How to complete this task: Convert every line of the records into a JSON list of strings, one string per line, with blank lines and the pictures left out.
**** Input
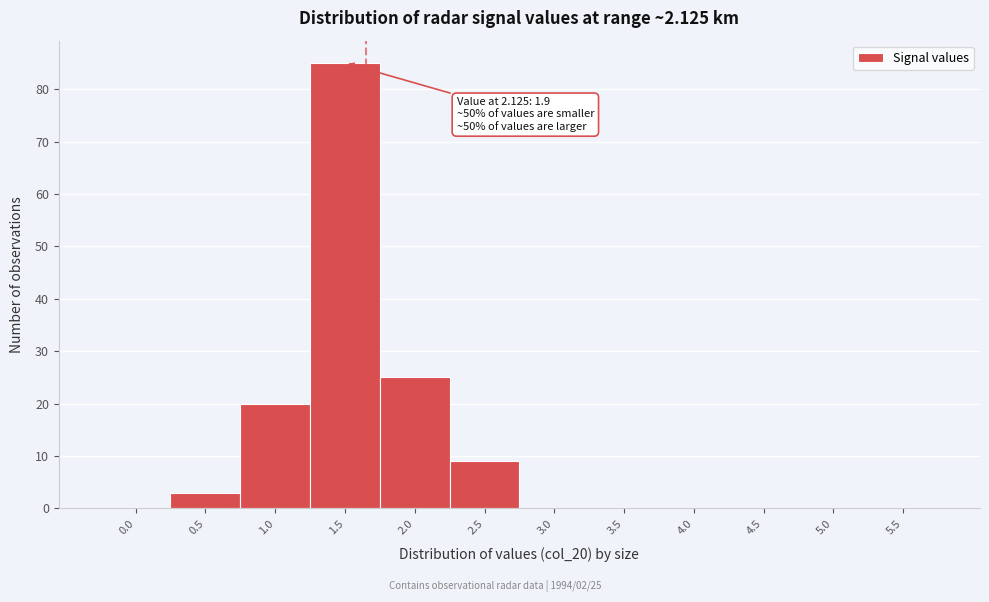

Reading left to right, list all the values displayed in this chart.

0.0=0	0.5=3	1.0=20	1.5=85	2.0=25	2.5=9	3.0=0	3.5=0	4.0=0	4.5=0	5.0=0	5.5=0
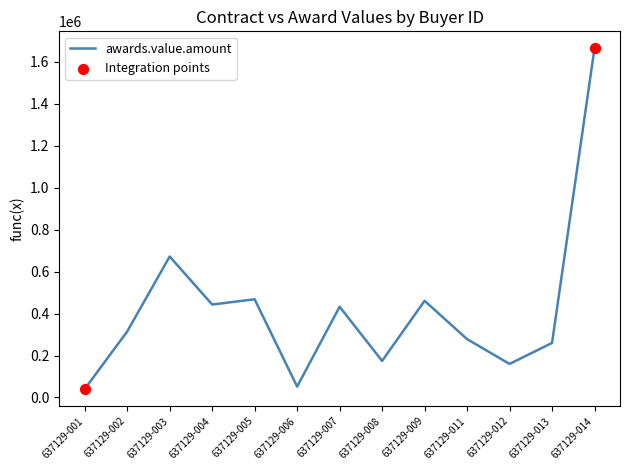

Which has a higher value, 637129-005 or 637129-012?

637129-005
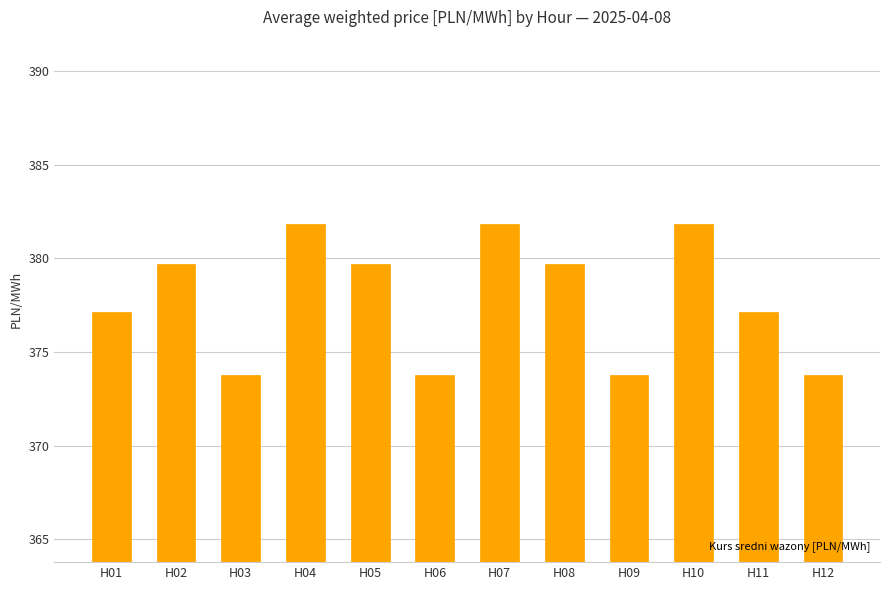

Where does the data first go above 379?

H02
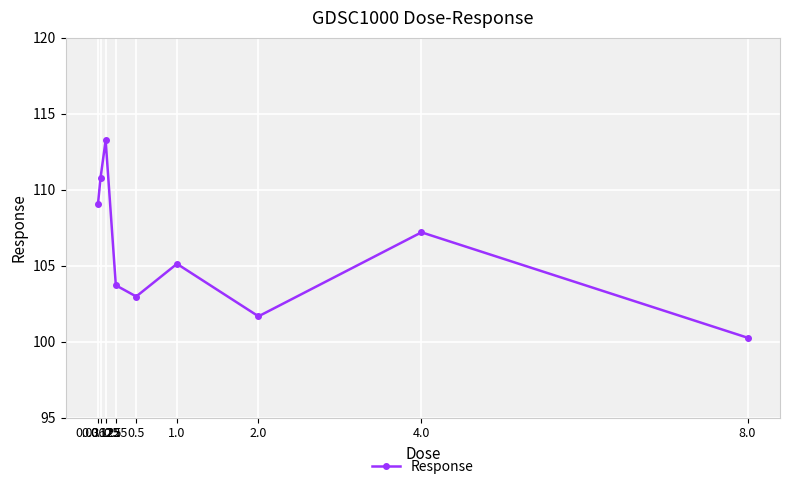

What is the label of the 9th point from the left?

8.0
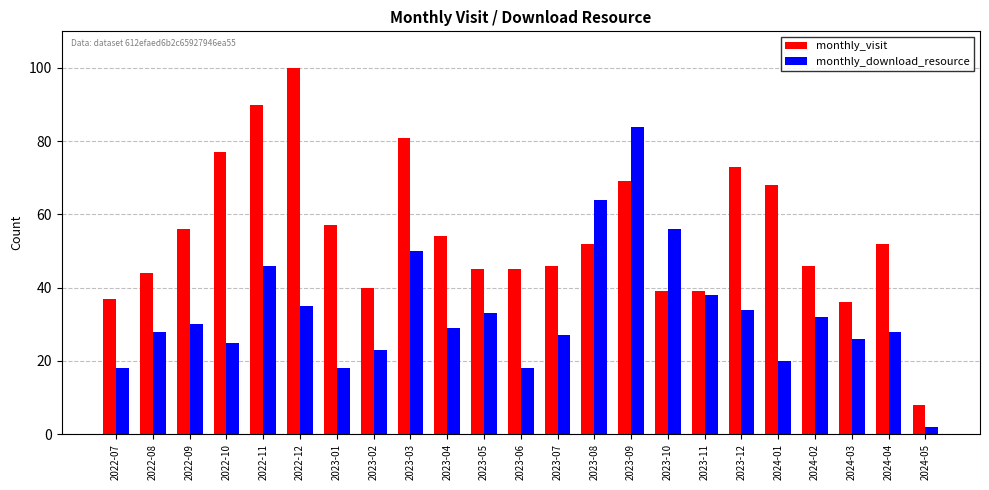

The value of monthly_download_resource at 2022-09 is 30. True or false?

True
********
The answer:
[
  "Reading left to right, list all the values displayed in this chart.",
  "0.0=0\t0.5=3\t1.0=20\t1.5=85\t2.0=25\t2.5=9\t3.0=0\t3.5=0\t4.0=0\t4.5=0\t5.0=0\t5.5=0",
  "Which has a higher value, 637129-005 or 637129-012?",
  "637129-005",
  "Where does the data first go above 379?",
  "H02",
  "What is the label of the 9th point from the left?",
  "8.0",
  "The value of monthly_download_resource at 2022-09 is 30. True or false?",
  "True"
]